* **ASSIGNED TASK**
Here are the records. Write out exactly the lines between the one holding "After successfully booking" and the one holding "Schone Lucht", inclusive.

* **Stored entries**

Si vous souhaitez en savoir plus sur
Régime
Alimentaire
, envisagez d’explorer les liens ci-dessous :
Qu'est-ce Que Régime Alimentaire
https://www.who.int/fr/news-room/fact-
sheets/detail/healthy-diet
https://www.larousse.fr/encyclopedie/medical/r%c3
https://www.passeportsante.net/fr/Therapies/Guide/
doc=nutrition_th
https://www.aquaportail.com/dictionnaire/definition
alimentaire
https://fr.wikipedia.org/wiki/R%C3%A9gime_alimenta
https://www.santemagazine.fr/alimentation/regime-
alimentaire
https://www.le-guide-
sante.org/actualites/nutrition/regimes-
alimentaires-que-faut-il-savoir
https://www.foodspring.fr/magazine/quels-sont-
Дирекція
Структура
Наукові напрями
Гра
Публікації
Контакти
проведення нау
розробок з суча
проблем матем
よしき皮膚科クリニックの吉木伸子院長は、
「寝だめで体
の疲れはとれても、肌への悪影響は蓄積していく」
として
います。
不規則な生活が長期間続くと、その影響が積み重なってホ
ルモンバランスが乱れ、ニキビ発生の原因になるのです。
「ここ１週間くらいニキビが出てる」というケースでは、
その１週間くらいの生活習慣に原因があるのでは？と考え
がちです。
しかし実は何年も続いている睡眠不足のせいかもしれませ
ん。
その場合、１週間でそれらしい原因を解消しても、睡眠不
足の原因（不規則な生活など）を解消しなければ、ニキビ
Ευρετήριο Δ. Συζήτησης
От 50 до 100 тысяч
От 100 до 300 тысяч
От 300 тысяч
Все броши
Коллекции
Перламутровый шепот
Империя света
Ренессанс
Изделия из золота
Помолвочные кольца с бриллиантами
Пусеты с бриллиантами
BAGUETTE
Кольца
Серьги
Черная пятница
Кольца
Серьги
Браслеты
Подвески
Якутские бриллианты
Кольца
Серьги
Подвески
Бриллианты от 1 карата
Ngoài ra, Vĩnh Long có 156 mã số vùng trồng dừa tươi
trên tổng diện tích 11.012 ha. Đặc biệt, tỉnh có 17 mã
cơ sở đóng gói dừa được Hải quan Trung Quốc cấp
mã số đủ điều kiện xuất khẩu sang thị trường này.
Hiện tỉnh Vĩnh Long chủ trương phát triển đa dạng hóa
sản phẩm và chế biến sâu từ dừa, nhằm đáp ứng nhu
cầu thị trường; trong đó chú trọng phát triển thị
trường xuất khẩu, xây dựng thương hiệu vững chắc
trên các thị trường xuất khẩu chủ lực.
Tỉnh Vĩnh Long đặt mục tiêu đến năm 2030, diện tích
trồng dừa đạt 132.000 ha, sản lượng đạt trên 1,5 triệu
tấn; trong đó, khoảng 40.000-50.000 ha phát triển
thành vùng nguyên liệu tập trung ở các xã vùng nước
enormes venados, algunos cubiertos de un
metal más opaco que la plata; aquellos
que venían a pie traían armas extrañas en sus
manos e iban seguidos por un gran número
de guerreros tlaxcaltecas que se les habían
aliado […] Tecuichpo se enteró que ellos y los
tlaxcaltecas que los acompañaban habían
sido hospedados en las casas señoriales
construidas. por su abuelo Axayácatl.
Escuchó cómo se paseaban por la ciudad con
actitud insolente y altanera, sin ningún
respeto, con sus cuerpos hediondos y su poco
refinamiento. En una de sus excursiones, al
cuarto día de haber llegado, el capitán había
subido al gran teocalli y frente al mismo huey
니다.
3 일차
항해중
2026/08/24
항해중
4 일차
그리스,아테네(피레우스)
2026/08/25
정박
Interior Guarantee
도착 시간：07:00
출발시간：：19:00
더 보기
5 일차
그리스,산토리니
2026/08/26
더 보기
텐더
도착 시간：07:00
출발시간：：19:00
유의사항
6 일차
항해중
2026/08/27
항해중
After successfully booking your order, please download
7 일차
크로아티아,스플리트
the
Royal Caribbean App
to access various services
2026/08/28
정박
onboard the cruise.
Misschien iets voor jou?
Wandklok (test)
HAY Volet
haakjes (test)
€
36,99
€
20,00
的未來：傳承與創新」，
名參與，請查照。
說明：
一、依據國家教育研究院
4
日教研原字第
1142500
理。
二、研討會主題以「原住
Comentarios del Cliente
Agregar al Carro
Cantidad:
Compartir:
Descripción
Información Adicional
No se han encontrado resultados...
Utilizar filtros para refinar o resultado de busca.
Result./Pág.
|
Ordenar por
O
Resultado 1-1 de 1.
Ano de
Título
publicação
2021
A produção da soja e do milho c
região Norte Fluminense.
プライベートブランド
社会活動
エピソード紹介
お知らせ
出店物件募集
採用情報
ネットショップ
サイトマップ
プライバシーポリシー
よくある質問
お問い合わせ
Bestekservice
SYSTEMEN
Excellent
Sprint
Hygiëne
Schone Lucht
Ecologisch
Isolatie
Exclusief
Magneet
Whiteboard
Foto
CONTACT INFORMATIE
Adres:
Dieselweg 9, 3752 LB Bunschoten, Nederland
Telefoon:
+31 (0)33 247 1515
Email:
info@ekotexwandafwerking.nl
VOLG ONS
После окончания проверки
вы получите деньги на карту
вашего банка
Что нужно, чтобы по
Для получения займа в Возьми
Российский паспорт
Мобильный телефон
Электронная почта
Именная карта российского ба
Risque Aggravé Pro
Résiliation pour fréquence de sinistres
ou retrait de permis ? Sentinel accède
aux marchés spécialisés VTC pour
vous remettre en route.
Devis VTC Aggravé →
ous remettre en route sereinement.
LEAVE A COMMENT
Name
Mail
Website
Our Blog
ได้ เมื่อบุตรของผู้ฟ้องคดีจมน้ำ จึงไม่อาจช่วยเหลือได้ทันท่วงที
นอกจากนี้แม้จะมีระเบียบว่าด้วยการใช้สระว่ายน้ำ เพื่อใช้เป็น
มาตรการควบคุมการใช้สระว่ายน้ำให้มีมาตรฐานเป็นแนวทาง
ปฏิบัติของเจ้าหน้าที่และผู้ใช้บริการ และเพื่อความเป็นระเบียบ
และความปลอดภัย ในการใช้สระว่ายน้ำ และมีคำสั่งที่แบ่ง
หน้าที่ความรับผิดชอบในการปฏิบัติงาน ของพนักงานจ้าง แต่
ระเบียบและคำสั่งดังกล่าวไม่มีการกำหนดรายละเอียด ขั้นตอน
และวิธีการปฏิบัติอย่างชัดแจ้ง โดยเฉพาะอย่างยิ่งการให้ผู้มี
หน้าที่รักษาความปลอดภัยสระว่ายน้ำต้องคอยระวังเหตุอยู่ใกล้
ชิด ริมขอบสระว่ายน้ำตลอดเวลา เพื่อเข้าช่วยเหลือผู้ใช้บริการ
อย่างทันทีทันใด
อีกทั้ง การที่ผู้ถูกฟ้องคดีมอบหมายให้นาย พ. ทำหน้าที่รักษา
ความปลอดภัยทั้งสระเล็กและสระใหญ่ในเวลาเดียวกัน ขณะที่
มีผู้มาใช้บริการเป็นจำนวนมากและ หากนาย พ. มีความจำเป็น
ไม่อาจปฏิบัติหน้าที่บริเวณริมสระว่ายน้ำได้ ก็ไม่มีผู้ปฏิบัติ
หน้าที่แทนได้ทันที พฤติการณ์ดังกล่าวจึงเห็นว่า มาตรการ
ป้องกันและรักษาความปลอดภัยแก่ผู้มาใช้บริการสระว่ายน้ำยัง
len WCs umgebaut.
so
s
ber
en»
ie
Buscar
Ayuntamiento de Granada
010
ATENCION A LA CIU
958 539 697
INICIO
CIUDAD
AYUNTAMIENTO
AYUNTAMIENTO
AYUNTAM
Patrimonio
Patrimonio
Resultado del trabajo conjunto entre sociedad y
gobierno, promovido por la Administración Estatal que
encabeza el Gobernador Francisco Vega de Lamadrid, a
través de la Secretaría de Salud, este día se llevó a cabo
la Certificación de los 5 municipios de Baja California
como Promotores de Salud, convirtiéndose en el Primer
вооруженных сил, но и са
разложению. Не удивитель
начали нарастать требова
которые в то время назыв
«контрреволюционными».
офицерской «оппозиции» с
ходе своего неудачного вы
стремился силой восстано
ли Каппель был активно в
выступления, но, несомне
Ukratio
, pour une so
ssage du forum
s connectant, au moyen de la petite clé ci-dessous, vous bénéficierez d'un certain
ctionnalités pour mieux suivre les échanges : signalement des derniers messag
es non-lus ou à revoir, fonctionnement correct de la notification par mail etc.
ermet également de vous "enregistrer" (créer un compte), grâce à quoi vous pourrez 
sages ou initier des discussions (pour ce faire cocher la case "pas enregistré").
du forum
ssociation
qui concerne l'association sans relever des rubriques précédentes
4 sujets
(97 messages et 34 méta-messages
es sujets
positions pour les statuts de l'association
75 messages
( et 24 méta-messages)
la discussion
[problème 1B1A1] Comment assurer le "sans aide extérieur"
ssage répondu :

* **WORKED SOLUTION**
After successfully booking your order, please download
7 일차
크로아티아,스플리트
the
Royal Caribbean App
to access various services
2026/08/28
정박
onboard the cruise.
Misschien iets voor jou?
Wandklok (test)
HAY Volet
haakjes (test)
€
36,99
€
20,00
的未來：傳承與創新」，
名參與，請查照。
說明：
一、依據國家教育研究院
4
日教研原字第
1142500
理。
二、研討會主題以「原住
Comentarios del Cliente
Agregar al Carro
Cantidad:
Compartir:
Descripción
Información Adicional
No se han encontrado resultados...
Utilizar filtros para refinar o resultado de busca.
Result./Pág.
|
Ordenar por
O
Resultado 1-1 de 1.
Ano de
Título
publicação
2021
A produção da soja e do milho c
região Norte Fluminense.
プライベートブランド
社会活動
エピソード紹介
お知らせ
出店物件募集
採用情報
ネットショップ
サイトマップ
プライバシーポリシー
よくある質問
お問い合わせ
Bestekservice
SYSTEMEN
Excellent
Sprint
Hygiëne
Schone Lucht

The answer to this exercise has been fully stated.